### Data records:
++++++++++++++++++++

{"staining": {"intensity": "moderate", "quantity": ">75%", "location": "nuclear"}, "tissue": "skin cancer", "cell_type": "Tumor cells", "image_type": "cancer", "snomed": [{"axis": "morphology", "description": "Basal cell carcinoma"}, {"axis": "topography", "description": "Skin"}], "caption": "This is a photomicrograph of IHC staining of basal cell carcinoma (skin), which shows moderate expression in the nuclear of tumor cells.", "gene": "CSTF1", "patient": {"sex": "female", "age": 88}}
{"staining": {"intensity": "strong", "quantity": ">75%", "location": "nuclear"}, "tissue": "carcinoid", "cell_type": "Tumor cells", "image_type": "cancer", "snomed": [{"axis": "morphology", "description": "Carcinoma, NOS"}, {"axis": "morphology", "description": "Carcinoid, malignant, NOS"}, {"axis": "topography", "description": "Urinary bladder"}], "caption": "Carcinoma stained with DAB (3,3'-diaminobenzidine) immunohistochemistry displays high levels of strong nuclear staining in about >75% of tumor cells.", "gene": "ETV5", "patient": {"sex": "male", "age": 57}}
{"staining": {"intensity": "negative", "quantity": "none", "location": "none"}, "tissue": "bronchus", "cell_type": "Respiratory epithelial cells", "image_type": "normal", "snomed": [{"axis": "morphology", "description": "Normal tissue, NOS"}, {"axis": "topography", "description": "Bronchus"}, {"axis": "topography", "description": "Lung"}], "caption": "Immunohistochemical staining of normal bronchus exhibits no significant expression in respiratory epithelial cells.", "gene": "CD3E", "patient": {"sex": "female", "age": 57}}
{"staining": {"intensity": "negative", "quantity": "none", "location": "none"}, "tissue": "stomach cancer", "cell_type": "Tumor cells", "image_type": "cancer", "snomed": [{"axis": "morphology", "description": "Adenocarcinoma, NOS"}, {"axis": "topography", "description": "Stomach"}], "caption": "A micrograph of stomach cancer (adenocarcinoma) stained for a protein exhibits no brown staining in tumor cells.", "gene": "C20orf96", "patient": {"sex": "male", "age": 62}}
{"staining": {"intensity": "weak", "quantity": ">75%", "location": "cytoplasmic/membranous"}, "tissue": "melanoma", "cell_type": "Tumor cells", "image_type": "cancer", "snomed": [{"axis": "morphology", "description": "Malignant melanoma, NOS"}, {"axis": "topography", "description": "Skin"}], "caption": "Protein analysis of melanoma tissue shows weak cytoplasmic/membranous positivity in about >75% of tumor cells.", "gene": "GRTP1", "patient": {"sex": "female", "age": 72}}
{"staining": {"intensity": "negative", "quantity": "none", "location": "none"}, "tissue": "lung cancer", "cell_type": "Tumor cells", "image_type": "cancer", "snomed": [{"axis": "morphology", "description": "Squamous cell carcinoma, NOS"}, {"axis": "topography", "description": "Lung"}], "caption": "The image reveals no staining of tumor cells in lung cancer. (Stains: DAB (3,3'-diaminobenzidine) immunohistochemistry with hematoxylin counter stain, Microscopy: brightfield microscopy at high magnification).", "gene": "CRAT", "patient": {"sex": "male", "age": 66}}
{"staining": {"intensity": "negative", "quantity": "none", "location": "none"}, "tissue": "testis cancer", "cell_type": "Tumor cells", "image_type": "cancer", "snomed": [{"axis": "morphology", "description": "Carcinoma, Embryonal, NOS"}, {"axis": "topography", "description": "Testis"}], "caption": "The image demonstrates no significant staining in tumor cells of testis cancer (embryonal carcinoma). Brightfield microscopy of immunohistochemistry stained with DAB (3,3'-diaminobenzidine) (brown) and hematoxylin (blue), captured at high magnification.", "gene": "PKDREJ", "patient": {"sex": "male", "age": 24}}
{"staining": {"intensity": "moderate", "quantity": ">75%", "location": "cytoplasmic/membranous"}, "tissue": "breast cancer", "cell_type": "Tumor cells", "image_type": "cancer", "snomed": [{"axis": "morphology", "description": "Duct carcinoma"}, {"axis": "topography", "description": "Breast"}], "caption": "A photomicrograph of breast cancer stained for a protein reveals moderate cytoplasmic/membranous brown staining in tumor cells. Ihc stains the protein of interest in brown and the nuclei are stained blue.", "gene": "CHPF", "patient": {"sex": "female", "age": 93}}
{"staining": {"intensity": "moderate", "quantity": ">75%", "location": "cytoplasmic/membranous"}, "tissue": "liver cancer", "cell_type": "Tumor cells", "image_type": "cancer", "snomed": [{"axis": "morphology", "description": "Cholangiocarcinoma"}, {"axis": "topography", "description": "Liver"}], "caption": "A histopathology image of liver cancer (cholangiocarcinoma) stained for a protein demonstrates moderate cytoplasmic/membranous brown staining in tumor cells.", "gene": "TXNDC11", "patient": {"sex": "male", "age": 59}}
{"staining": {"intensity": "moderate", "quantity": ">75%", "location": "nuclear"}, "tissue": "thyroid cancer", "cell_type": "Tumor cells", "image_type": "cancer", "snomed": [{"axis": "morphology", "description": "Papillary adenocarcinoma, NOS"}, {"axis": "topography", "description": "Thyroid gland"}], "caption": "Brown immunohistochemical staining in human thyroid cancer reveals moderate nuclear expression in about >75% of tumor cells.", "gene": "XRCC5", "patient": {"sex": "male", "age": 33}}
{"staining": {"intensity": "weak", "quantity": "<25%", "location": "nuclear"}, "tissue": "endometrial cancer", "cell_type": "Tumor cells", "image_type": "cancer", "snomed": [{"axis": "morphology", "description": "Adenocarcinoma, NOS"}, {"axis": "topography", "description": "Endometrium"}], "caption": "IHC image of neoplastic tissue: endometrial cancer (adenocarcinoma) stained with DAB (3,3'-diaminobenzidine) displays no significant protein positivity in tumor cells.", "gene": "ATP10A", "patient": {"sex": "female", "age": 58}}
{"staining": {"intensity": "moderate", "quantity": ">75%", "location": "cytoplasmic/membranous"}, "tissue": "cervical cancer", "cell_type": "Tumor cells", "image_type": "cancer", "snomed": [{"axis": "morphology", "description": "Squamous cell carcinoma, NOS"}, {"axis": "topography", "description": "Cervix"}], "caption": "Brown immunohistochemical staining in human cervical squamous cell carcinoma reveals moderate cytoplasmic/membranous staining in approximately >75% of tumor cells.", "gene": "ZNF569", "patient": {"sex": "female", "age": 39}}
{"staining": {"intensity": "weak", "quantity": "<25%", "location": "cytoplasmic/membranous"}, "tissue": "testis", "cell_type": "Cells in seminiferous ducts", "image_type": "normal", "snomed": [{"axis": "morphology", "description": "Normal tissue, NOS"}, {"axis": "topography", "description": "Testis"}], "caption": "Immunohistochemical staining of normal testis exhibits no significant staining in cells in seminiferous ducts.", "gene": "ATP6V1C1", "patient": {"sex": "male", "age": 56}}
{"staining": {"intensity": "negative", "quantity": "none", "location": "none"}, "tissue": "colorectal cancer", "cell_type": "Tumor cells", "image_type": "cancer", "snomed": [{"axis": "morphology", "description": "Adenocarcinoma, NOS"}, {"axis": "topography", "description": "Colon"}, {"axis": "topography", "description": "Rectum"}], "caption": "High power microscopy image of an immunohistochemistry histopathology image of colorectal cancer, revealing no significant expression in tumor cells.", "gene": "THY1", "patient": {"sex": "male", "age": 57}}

++++++++++++++++++++

### Task details:
Your task is to repeat the data exactly; please include every line.

### Response to this task:
{"staining": {"intensity": "moderate", "quantity": ">75%", "location": "nuclear"}, "tissue": "skin cancer", "cell_type": "Tumor cells", "image_type": "cancer", "snomed": [{"axis": "morphology", "description": "Basal cell carcinoma"}, {"axis": "topography", "description": "Skin"}], "caption": "This is a photomicrograph of IHC staining of basal cell carcinoma (skin), which shows moderate expression in the nuclear of tumor cells.", "gene": "CSTF1", "patient": {"sex": "female", "age": 88}}
{"staining": {"intensity": "strong", "quantity": ">75%", "location": "nuclear"}, "tissue": "carcinoid", "cell_type": "Tumor cells", "image_type": "cancer", "snomed": [{"axis": "morphology", "description": "Carcinoma, NOS"}, {"axis": "morphology", "description": "Carcinoid, malignant, NOS"}, {"axis": "topography", "description": "Urinary bladder"}], "caption": "Carcinoma stained with DAB (3,3'-diaminobenzidine) immunohistochemistry displays high levels of strong nuclear staining in about >75% of tumor cells.", "gene": "ETV5", "patient": {"sex": "male", "age": 57}}
{"staining": {"intensity": "negative", "quantity": "none", "location": "none"}, "tissue": "bronchus", "cell_type": "Respiratory epithelial cells", "image_type": "normal", "snomed": [{"axis": "morphology", "description": "Normal tissue, NOS"}, {"axis": "topography", "description": "Bronchus"}, {"axis": "topography", "description": "Lung"}], "caption": "Immunohistochemical staining of normal bronchus exhibits no significant expression in respiratory epithelial cells.", "gene": "CD3E", "patient": {"sex": "female", "age": 57}}
{"staining": {"intensity": "negative", "quantity": "none", "location": "none"}, "tissue": "stomach cancer", "cell_type": "Tumor cells", "image_type": "cancer", "snomed": [{"axis": "morphology", "description": "Adenocarcinoma, NOS"}, {"axis": "topography", "description": "Stomach"}], "caption": "A micrograph of stomach cancer (adenocarcinoma) stained for a protein exhibits no brown staining in tumor cells.", "gene": "C20orf96", "patient": {"sex": "male", "age": 62}}
{"staining": {"intensity": "weak", "quantity": ">75%", "location": "cytoplasmic/membranous"}, "tissue": "melanoma", "cell_type": "Tumor cells", "image_type": "cancer", "snomed": [{"axis": "morphology", "description": "Malignant melanoma, NOS"}, {"axis": "topography", "description": "Skin"}], "caption": "Protein analysis of melanoma tissue shows weak cytoplasmic/membranous positivity in about >75% of tumor cells.", "gene": "GRTP1", "patient": {"sex": "female", "age": 72}}
{"staining": {"intensity": "negative", "quantity": "none", "location": "none"}, "tissue": "lung cancer", "cell_type": "Tumor cells", "image_type": "cancer", "snomed": [{"axis": "morphology", "description": "Squamous cell carcinoma, NOS"}, {"axis": "topography", "description": "Lung"}], "caption": "The image reveals no staining of tumor cells in lung cancer. (Stains: DAB (3,3'-diaminobenzidine) immunohistochemistry with hematoxylin counter stain, Microscopy: brightfield microscopy at high magnification).", "gene": "CRAT", "patient": {"sex": "male", "age": 66}}
{"staining": {"intensity": "negative", "quantity": "none", "location": "none"}, "tissue": "testis cancer", "cell_type": "Tumor cells", "image_type": "cancer", "snomed": [{"axis": "morphology", "description": "Carcinoma, Embryonal, NOS"}, {"axis": "topography", "description": "Testis"}], "caption": "The image demonstrates no significant staining in tumor cells of testis cancer (embryonal carcinoma). Brightfield microscopy of immunohistochemistry stained with DAB (3,3'-diaminobenzidine) (brown) and hematoxylin (blue), captured at high magnification.", "gene": "PKDREJ", "patient": {"sex": "male", "age": 24}}
{"staining": {"intensity": "moderate", "quantity": ">75%", "location": "cytoplasmic/membranous"}, "tissue": "breast cancer", "cell_type": "Tumor cells", "image_type": "cancer", "snomed": [{"axis": "morphology", "description": "Duct carcinoma"}, {"axis": "topography", "description": "Breast"}], "caption": "A photomicrograph of breast cancer stained for a protein reveals moderate cytoplasmic/membranous brown staining in tumor cells. Ihc stains the protein of interest in brown and the nuclei are stained blue.", "gene": "CHPF", "patient": {"sex": "female", "age": 93}}
{"staining": {"intensity": "moderate", "quantity": ">75%", "location": "cytoplasmic/membranous"}, "tissue": "liver cancer", "cell_type": "Tumor cells", "image_type": "cancer", "snomed": [{"axis": "morphology", "description": "Cholangiocarcinoma"}, {"axis": "topography", "description": "Liver"}], "caption": "A histopathology image of liver cancer (cholangiocarcinoma) stained for a protein demonstrates moderate cytoplasmic/membranous brown staining in tumor cells.", "gene": "TXNDC11", "patient": {"sex": "male", "age": 59}}
{"staining": {"intensity": "moderate", "quantity": ">75%", "location": "nuclear"}, "tissue": "thyroid cancer", "cell_type": "Tumor cells", "image_type": "cancer", "snomed": [{"axis": "morphology", "description": "Papillary adenocarcinoma, NOS"}, {"axis": "topography", "description": "Thyroid gland"}], "caption": "Brown immunohistochemical staining in human thyroid cancer reveals moderate nuclear expression in about >75% of tumor cells.", "gene": "XRCC5", "patient": {"sex": "male", "age": 33}}
{"staining": {"intensity": "weak", "quantity": "<25%", "location": "nuclear"}, "tissue": "endometrial cancer", "cell_type": "Tumor cells", "image_type": "cancer", "snomed": [{"axis": "morphology", "description": "Adenocarcinoma, NOS"}, {"axis": "topography", "description": "Endometrium"}], "caption": "IHC image of neoplastic tissue: endometrial cancer (adenocarcinoma) stained with DAB (3,3'-diaminobenzidine) displays no significant protein positivity in tumor cells.", "gene": "ATP10A", "patient": {"sex": "female", "age": 58}}
{"staining": {"intensity": "moderate", "quantity": ">75%", "location": "cytoplasmic/membranous"}, "tissue": "cervical cancer", "cell_type": "Tumor cells", "image_type": "cancer", "snomed": [{"axis": "morphology", "description": "Squamous cell carcinoma, NOS"}, {"axis": "topography", "description": "Cervix"}], "caption": "Brown immunohistochemical staining in human cervical squamous cell carcinoma reveals moderate cytoplasmic/membranous staining in approximately >75% of tumor cells.", "gene": "ZNF569", "patient": {"sex": "female", "age": 39}}
{"staining": {"intensity": "weak", "quantity": "<25%", "location": "cytoplasmic/membranous"}, "tissue": "testis", "cell_type": "Cells in seminiferous ducts", "image_type": "normal", "snomed": [{"axis": "morphology", "description": "Normal tissue, NOS"}, {"axis": "topography", "description": "Testis"}], "caption": "Immunohistochemical staining of normal testis exhibits no significant staining in cells in seminiferous ducts.", "gene": "ATP6V1C1", "patient": {"sex": "male", "age": 56}}
{"staining": {"intensity": "negative", "quantity": "none", "location": "none"}, "tissue": "colorectal cancer", "cell_type": "Tumor cells", "image_type": "cancer", "snomed": [{"axis": "morphology", "description": "Adenocarcinoma, NOS"}, {"axis": "topography", "description": "Colon"}, {"axis": "topography", "description": "Rectum"}], "caption": "High power microscopy image of an immunohistochemistry histopathology image of colorectal cancer, revealing no significant expression in tumor cells.", "gene": "THY1", "patient": {"sex": "male", "age": 57}}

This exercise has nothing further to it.